Farhad Abdi was born in 1964 to a Baha’i family in the village of Qezeljeh Kand in Qorveh county, Kurdistan province. Joblessness and poverty forced the Abdi family to migrate to the city of Hamadan. But their financial problems continued and, after several years, they left Hamadan for Tehran in 1980 in search of a better life. The family soon moved again, this time to the nearby city of Karaj, because of the high cost of living in Tehran.
Farhad finished the fifth grade of primary school in Hamadan. He then dropped out of school and worked at Hamadan’s bazaar to help his father in providing for the family. From that time on, he continued to work with his father as they moved from town to town in search of an ever-elusive sense of financial security.
Farhad believed that he should work as hard as he could to help his family overcome financial hardship. But the war with Iraq had worsened unemployment and employers were not allowed to hire potential conscripts.

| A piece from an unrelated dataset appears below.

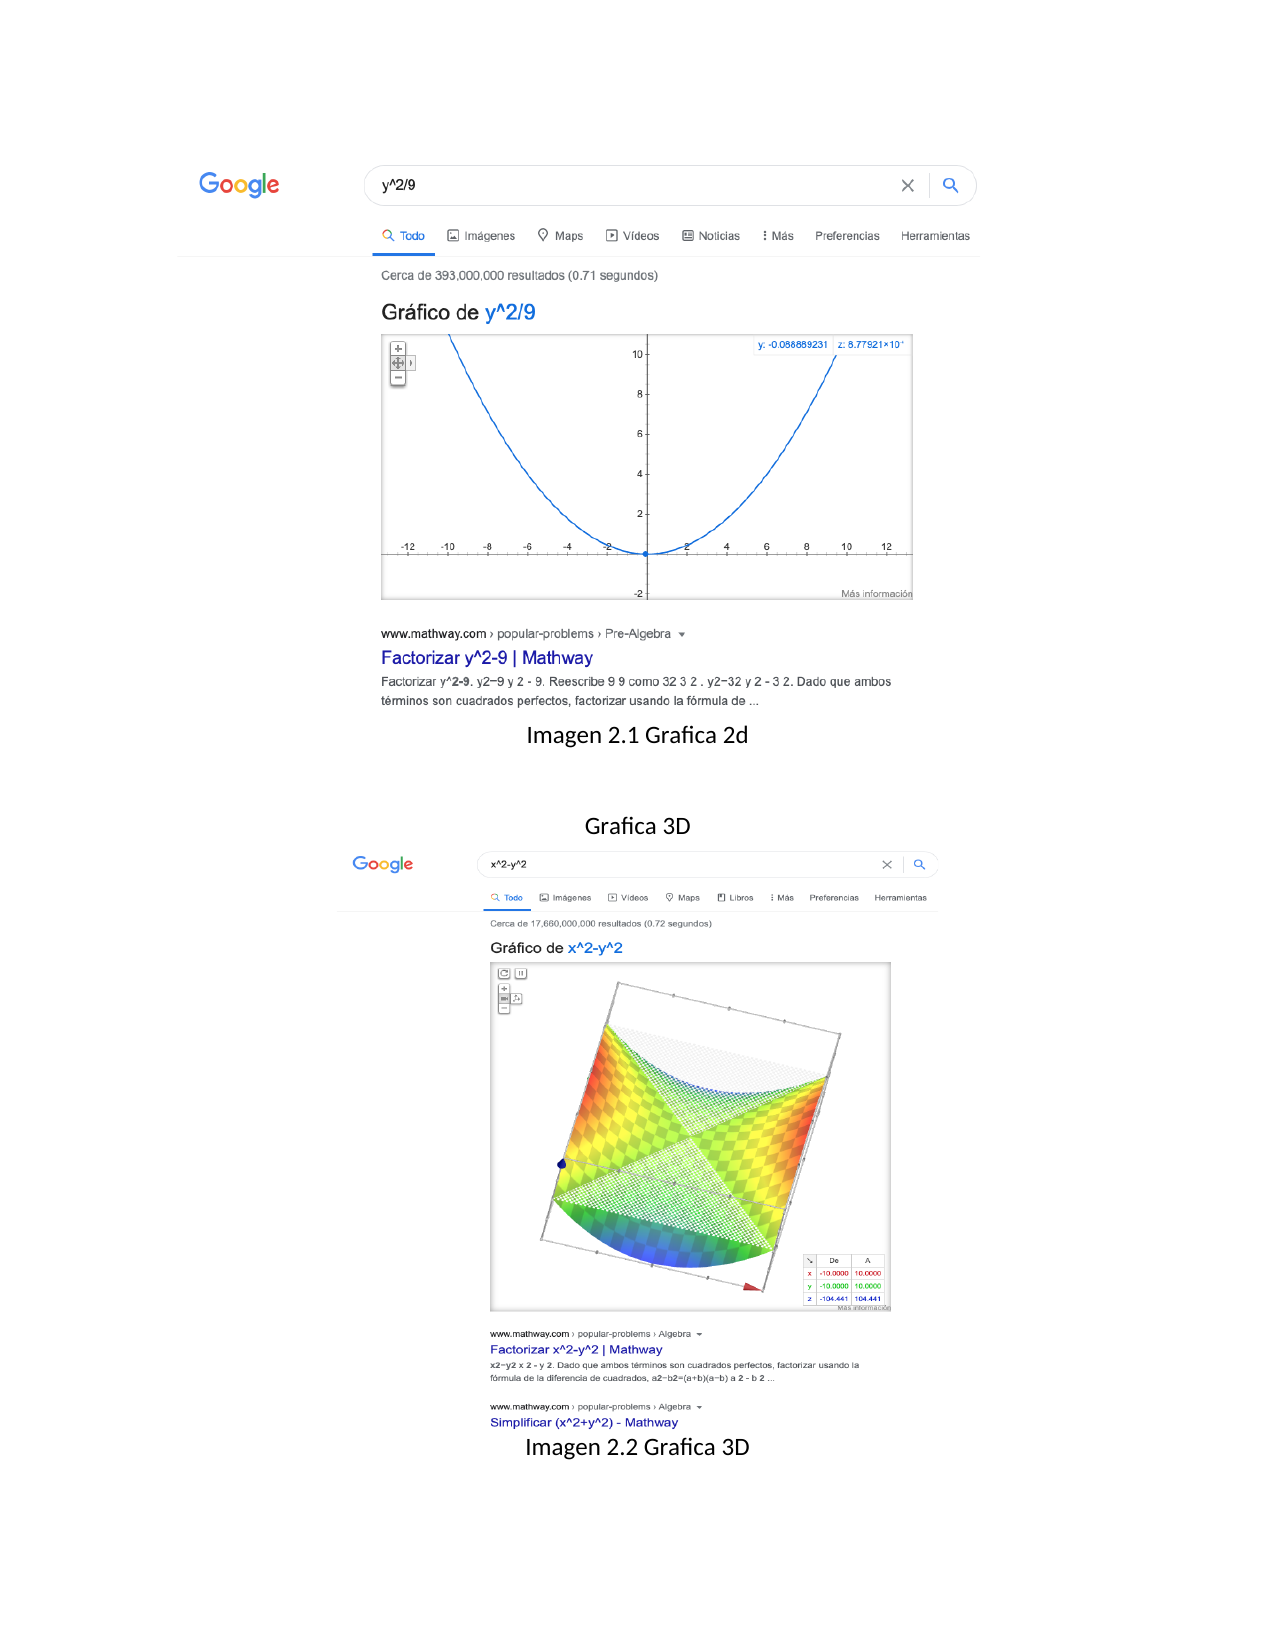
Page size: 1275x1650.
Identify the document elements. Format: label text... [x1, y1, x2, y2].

Poverty forced Farhad into military service. “Now that I have no job and no income, I will go into military service so that afterwards I can find a job, and we can save ourselves from this difficult financial situation,” he told his family.
Military Service and Martyrdom
Farhad Abdi began military service in 1986. He was trained at Lavizan Army Base in Tehran and was deployed to the front. He served 22 months on the fronts in western and southern Iran and was killed just two months before he was to be discharged.
On 12 July, 1988, at the assault on Dehloran, Farhad was the wireless operator for his unit. According to a close friend, who was serving with him, their trench was hit by an Iraqi shell. The friend ran out of the trench and after some distance looked back but saw no sign of Farhad. He says that the Iraqi artillery barrage was so heavy that he could not turn back and had to run out of range to save his life.
Farhad was never seen again. He was 24 years old when he was killed in action.
Farhad's status was listed as missing in action for six months after the battle. His brothers went twice to the site of the battle to try to find him. They searched everywhere, including the morgues in Dehloran, Ahvaz and Andimeshk, and talked to tens of soldiers and officials, but could not find him. The Abdi family was finally informed that a body had been found that might be their son. The family went and identified the body.
Farhad had lost an arm and a leg and both his eyes had been burnt out. When the authorities learned that he was a Baha’i, they turned over his body to his family, rather than making the same arrangements as for Muslim casualties of war. This young soldier, who had sacrificed his life to defend his country, was buried in Tehran’s Khavaran Cemetery in an area set apart for the remains of Baha’is. Iran’s authorities insisted on this because, according to them, Baha’is are “unclean” and cannot be buried in the same place as Muslims.